Drag Strip Days
You watch the clock as the as the workweek winds down. The time passes slowly, the hands hardly moving. It’s Friday. No, not just any Friday. Your mind skips back to the night before as you run through your checklist. You’ve already gassed up the station wagon and loaded it with everything from sack lunches to camping gear. Camera? Check. Film? Check. Sunscreen? Double check. This is the weekend you’ve been waiting for—the weekend at the drags.
Say it’s 1959 and it’s summertime. You’re in Julesburg, Colorado: a town with a population of under 1,500 in the northeastern corner of the state. Just about 100 years prior, the place gained notoriety as a stop along the Pony Express. Now, thanks to the Platte Valley Custom Club and the fine folks who bought $10 bonds for the cause, things are moving a little faster in Julesburg.

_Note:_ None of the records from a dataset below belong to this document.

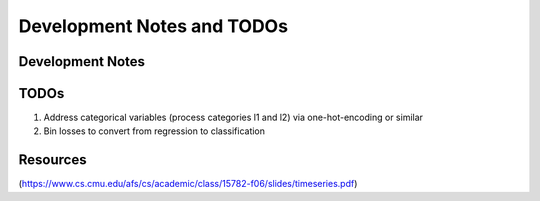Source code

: Development Notes and TODOs
=============================

Development Notes
--------------------------------

TODOs
-------------------

1. Address categorical variables (process categories l1 and l2) via one-hot-encoding or similar
2. Bin losses to convert from regression to classification


Resources
-----------------------
(https://www.cs.cmu.edu/afs/cs/academic/class/15782-f06/slides/timeseries.pdf)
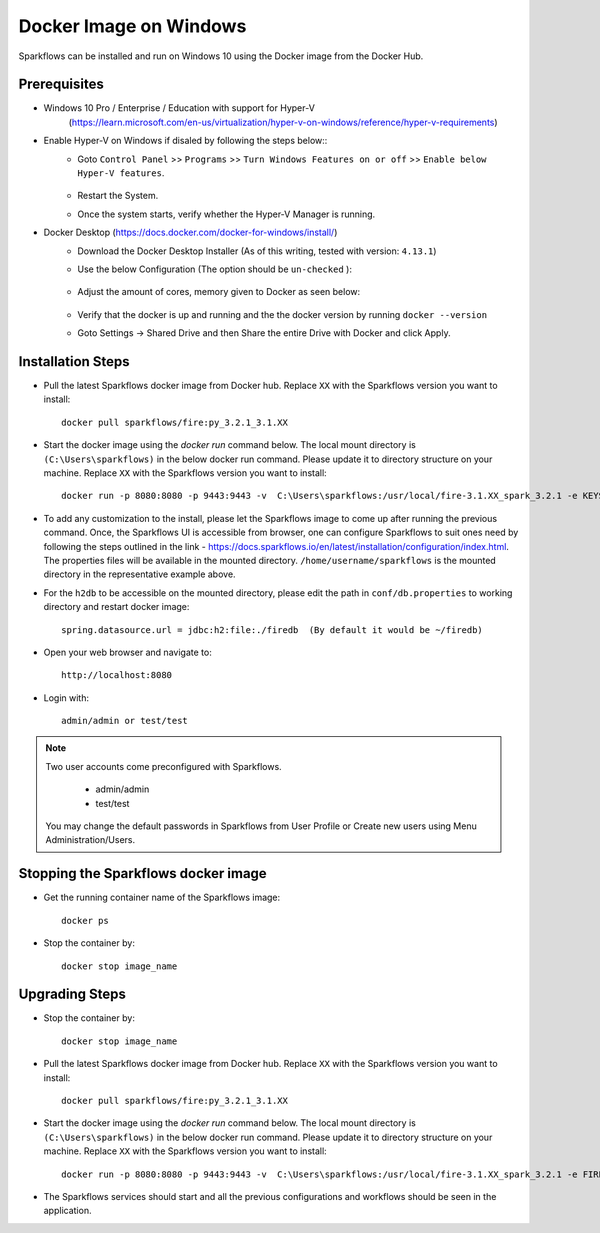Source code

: Docker Image on Windows
^^^^^^^^^^^^^^^^^^^^^^^^^^^^^^^^^^^^

Sparkflows can be installed and run on Windows 10 using the Docker image from the Docker Hub.


Prerequisites
-------------
* Windows 10 Pro / Enterprise / Education with support for Hyper-V
    (https://learn.microsoft.com/en-us/virtualization/hyper-v-on-windows/reference/hyper-v-requirements)

* Enable Hyper-V on Windows if disaled by following the steps below::
    * Goto ``Control Panel`` >> ``Programs`` >> ``Turn Windows Features on or off`` >> ``Enable below Hyper-V features``.
    
      .. figure:: ../../_assets/docker-install/hyperv.png
         :alt: hyperv
         :width: 50%
         
    * Restart the System.
    * Once the system starts, verify whether the Hyper-V Manager is running.

* Docker Desktop (https://docs.docker.com/docker-for-windows/install/)
    * Download the Docker Desktop Installer (As of this writing, tested with version: ``4.13.1``)
    * Use the below Configuration (The option should be ``un-checked`` ):
    
      .. figure:: ../../_assets/docker-install/hyperv-docker.png
         :alt: hyperv-docker
         :width: 50%
    * Adjust the amount of cores, memory given to Docker as seen below:
    
      .. figure:: ../../_assets/docker-install/docker-resources.png
         :alt: docker-resources
         :width: 50%
    * Verify that the docker is up and running and the the docker version by running ``docker --version``

    * Goto Settings -> Shared Drive and then Share the entire Drive with Docker and click Apply.

Installation Steps
---------------------------

* Pull the latest Sparkflows docker image from Docker hub. Replace ``XX`` with the Sparkflows version you want to install::

    docker pull sparkflows/fire:py_3.2.1_3.1.XX
   
* Start the docker image using the `docker run` command below. The local mount directory is ``(C:\Users\sparkflows)`` in the below docker run command. Please update it to directory structure on your machine. Replace ``XX`` with the Sparkflows version you want to install::
    
    docker run -p 8080:8080 -p 9443:9443 -v  C:\Users\sparkflows:/usr/local/fire-3.1.XX_spark_3.2.1 -e KEYSTORE_PASSWORD=12345678 -e FIRE_HTTP_PORT=8080 -e FIRE_HTTPS_PORT=9443  sparkflows/fire:py_3.2.1_3.1.XX

* To add any customization to the install, please let the Sparkflows image to come up after running the previous command. Once, the Sparkflows UI is accessible from browser, one can configure Sparkflows to suit ones need by following the steps outlined in the link - https://docs.sparkflows.io/en/latest/installation/configuration/index.html. The properties files will be available in the mounted directory. ``/home/username/sparkflows`` is the mounted directory in the representative example above.

* For the ``h2db`` to be accessible on the mounted directory, please edit the path in ``conf/db.properties`` to working directory and restart docker image::
   
   spring.datasource.url = jdbc:h2:file:./firedb  (By default it would be ~/firedb)

* Open your web browser and navigate to:: 
  
    http://localhost:8080

* Login with:: 

    admin/admin or test/test

    
.. note::  Two user accounts come preconfigured with Sparkflows.

           * admin/admin
           * test/test
    
    You may change the default passwords in Sparkflows from User Profile or Create new users using Menu Administration/Users. 


Stopping the Sparkflows docker image
------------------------------------
* Get the running container name of the Sparkflows image::

     docker ps
     
* Stop the container by::

     docker stop image_name
     

Upgrading Steps
---------------------------
* Stop the container by::

     docker stop image_name

* Pull the latest Sparkflows docker image from Docker hub. Replace ``XX`` with the Sparkflows version you want to install::

    docker pull sparkflows/fire:py_3.2.1_3.1.XX

* Start the docker image using the `docker run` command below. The local mount directory is ``(C:\Users\sparkflows)`` in the below docker run command. Please update it to directory structure on your machine. Replace ``XX`` with the Sparkflows version you want to install::
    
    docker run -p 8080:8080 -p 9443:9443 -v  C:\Users\sparkflows:/usr/local/fire-3.1.XX_spark_3.2.1 -e FIRE_VERSION=3.1.0 -e KEYSTORE_PASSWORD=12345678 -e FIRE_HTTP_PORT=8080 -e FIRE_HTTPS_PORT=9443  sparkflows/fire:py_3.2.1_3.1.XX

* The Sparkflows services should start and all the previous configurations and workflows should be seen in the application.

    
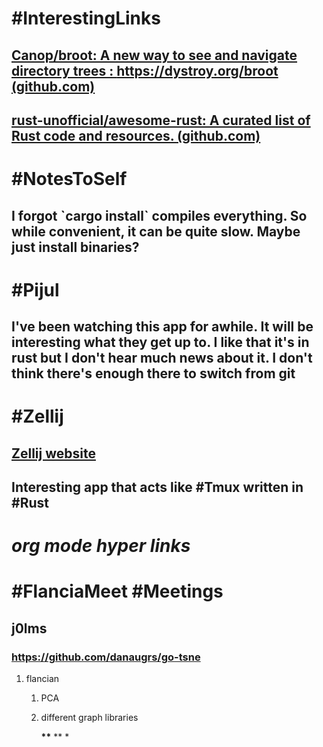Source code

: * #InterestingLinks
** [[https://github.com/Canop/broot][Canop/broot: A new way to see and navigate directory trees : https://dystroy.org/broot (github.com)]]
** [[https://github.com/rust-unofficial/awesome-rust][rust-unofficial/awesome-rust: A curated list of Rust code and resources. (github.com)]]
* #NotesToSelf
** I forgot `cargo install` compiles everything. So while convenient, it can be quite slow. Maybe just install binaries?
* #Pijul
** I've been watching this app for awhile. It will be interesting what they get up to. I like that it's in rust but I don't hear much news about it. I don't think there's enough there to switch from git
* #Zellij
** [[https://zellij.dev/][Zellij website]]
** Interesting app that acts like #Tmux written in #Rust
* [[org mode hyper links]]
* #FlanciaMeet #Meetings
** j0lms
*** [[https://github.com/danaugrs/go-tsne][https://github.com/danaugrs/go-tsne]]
**** flancian
***** PCA
***** different graph libraries
****
**
*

There’s a smooth stretch of asphalt, 60 feet wide and one mile long where the drags are taking place. Cars come in from all across the region. Check the license plates in the parking lot. South Dakota, Nebraska, Kansas, Wyoming, Colorado and the like. It’s an NHRA sanctioned track, complete with Chrondek timing courtesy of the Denver Drag Board. This is the real deal.
On this particular weekend, there are 202 competition cars and 15 motorcycles. The new rail jobs interest you, as do the old Ford-bodied machines that have been lengthened for dragging (some, however, have maintained their stock sheetmetal). You watch the races and snap pictures of whatever catches your eye. And in the end of the weekend, maybe your roll of photos may end up looking a lot like these.
Whether you’re out east, out west or somewhere in between, very few things beat a trip to the drag strip.